Chinese players also made improvement in Individual Chess Competitions. Liu Shilan won 1st place in Asia by sweeping the board in 14 games, entered World Champion Candidate Competition, namely the quarterfinal, and was entitled grandmaster. In 1985, An Yanfeng, Wu Minqian and Zhao Lan swept the first 3 places in Asian Area Competition. Wu Minqian later was admitted to the quarterfinal and won the title of grandmaster as well. Other women players got excellent results in international competitions. An Yanfeng, Zhao Lan and Wu Xiaoying were entitled masters. Ning Chunhong won 2nd place in Asia. He Tianjian, Xie Jun and Peng Zhaoqin were invited to visit USSR. Many Chinese men players have beaten world-famous grandmasters in international competitions. In the Asian Area Qualifying Trial held in Laoag, Philippines, Chinese players Qi Jingxuan, Li Zunian and Ye Jiangchuan swept the top three prizes.

In the 1990s, Chinese women chess players reached the summit of the world and men's team also achieved world class level. Chess became far more popular as a result of Xie Jun becoming the women's world champion in 1991. She made a historical breakthrough for the non-European players in this field. After retaining her title match in 1993, interest in chess was raised even further with an estimated one million chess players in China. In 1994, Xie Jun became the first Asian (and the first Chinese) female grandmaster. The China Women's Team won 1st place in the Olympiad in 1998 for the first time. At the same time, men players like Ye Jiangchuan, Zhang Zhong and Ni Hua also gradually gained excellent results in various competitions.

Officials of the Chinese Chess Association have been appointed by the National Sports Committee which also provides funding. The three strategy board games share a common headquarters called QiYuan (Chess Academy) normally with a dormitory with twin-sharing rooms on the top floor. The three respective national chess associations operate in China QiYuan situated in Beijing, while Beijing has its own (local) Beijing QiYuan. Similar structures were also set up in most major cities and today, there are more than 30 Qiyuans in China. At these Qiyuans, the paid officials run their day-to-day affairs and trainers conduct chess classes. Each QiYuan has its own management committee. At the (National) China QiYuan, the chairman is Chen Zude who is also the President of the Chinese Chess Association. Every QiYuan had been allocated state subsidies to the three strategy board games. Since the restructuring of the Chinese government in May 1998, sports had to fund themselves by 2001. During the three year transition period, funding from the government was reduced by 30% each year.

Fortunately for the Chinese Chess Association, in 1993, it received an endowment fund from Singapore businessman Lee Seng Tee who donated about US$1.5 million. 10% of this donation was for the establishment of the chess library at China QiYuan. The remaining 90% were deposited in a fixed account from which the Chinese Chess Association drew interest mainly for its administrative operations and to send players for overseas competitions. In 1997, the Chinese Chess Association founded a computer company to fund its other activities on an annual basis.

Decision making is done collectively and any final decision is only taken after thorough discussion and more important ones are referred to the Sports Committee. Since May 1998, all Qiyuans have been autonomous from China QiYuan but still they cooperate like one organization.

= = = =

- _ACTIVITY_: Render this sentence from the text on chess in China in Spanish: "The China Women's Team won 1st place in the Olympiad in 1998 for the first time."

- _DATASET ENTRIES_:
= = = =

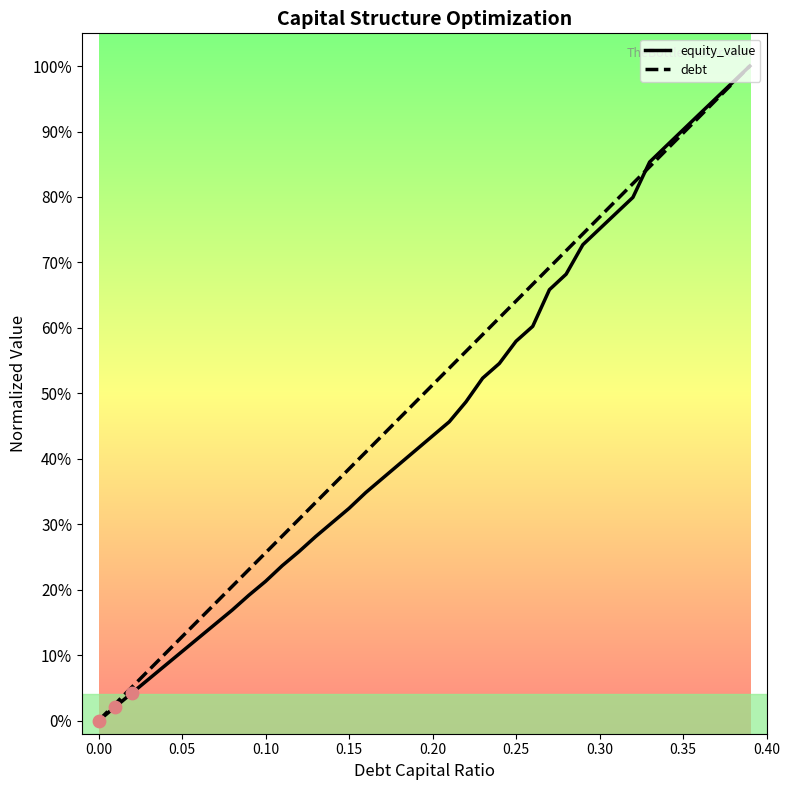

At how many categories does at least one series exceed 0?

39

= = = =

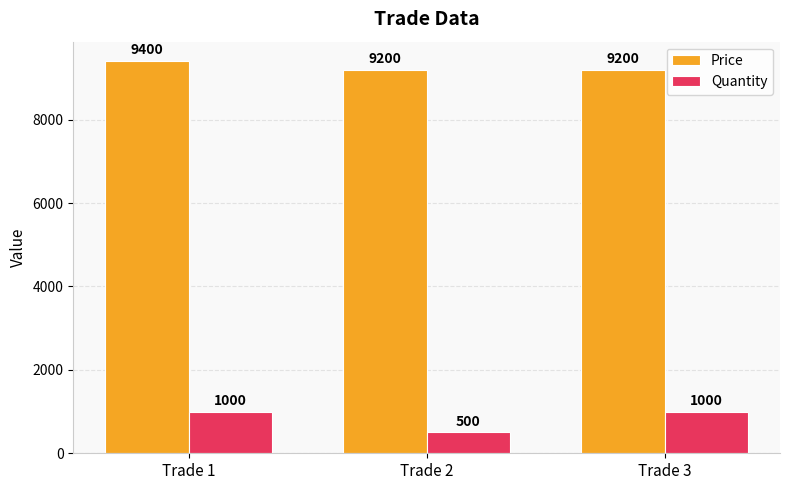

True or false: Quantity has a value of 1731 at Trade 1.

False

= = = =

- _RESULT OF THE TASK_: El equipo femenino de China ganó el primer lugar en la Olimpiada en 1998 por primera vez.